### [TASK]
Which lines to output? The line containing "left ankle: (360, 542, 7)" and every line after it in the data below, each copied exactly.

### [Entries taken from a collection]
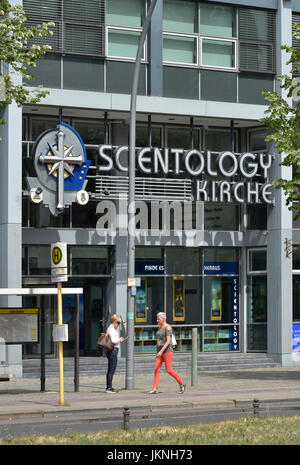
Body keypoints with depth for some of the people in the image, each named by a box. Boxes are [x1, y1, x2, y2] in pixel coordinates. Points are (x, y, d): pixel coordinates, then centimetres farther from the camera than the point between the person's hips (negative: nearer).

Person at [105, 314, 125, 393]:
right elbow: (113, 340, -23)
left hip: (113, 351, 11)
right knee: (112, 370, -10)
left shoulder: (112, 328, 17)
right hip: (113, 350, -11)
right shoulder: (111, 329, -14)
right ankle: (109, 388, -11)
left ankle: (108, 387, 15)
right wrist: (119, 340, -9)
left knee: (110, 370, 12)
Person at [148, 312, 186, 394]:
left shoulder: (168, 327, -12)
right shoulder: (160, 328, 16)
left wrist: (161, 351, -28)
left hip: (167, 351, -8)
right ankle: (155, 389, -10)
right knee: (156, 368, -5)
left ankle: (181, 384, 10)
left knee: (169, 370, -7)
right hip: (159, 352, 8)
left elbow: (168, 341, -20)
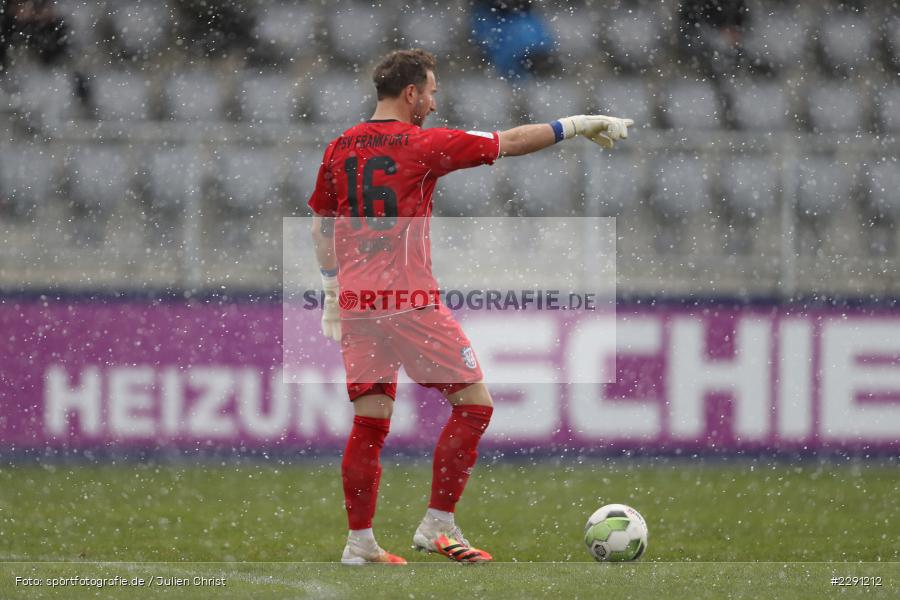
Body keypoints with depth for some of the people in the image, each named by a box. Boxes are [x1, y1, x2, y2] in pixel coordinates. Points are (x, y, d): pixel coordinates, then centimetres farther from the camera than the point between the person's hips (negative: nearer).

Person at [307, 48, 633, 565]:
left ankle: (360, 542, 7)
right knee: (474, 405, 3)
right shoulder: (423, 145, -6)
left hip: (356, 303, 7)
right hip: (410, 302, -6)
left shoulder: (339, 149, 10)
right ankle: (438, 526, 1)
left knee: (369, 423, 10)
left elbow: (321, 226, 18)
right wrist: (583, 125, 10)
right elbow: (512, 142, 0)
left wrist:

### [REPLY TO THE EXERCISE]
left ankle: (360, 542, 7)
right knee: (474, 405, 3)
right shoulder: (423, 145, -6)
left hip: (356, 303, 7)
right hip: (410, 302, -6)
left shoulder: (339, 149, 10)
right ankle: (438, 526, 1)
left knee: (369, 423, 10)
left elbow: (321, 226, 18)
right wrist: (583, 125, 10)
right elbow: (512, 142, 0)
left wrist:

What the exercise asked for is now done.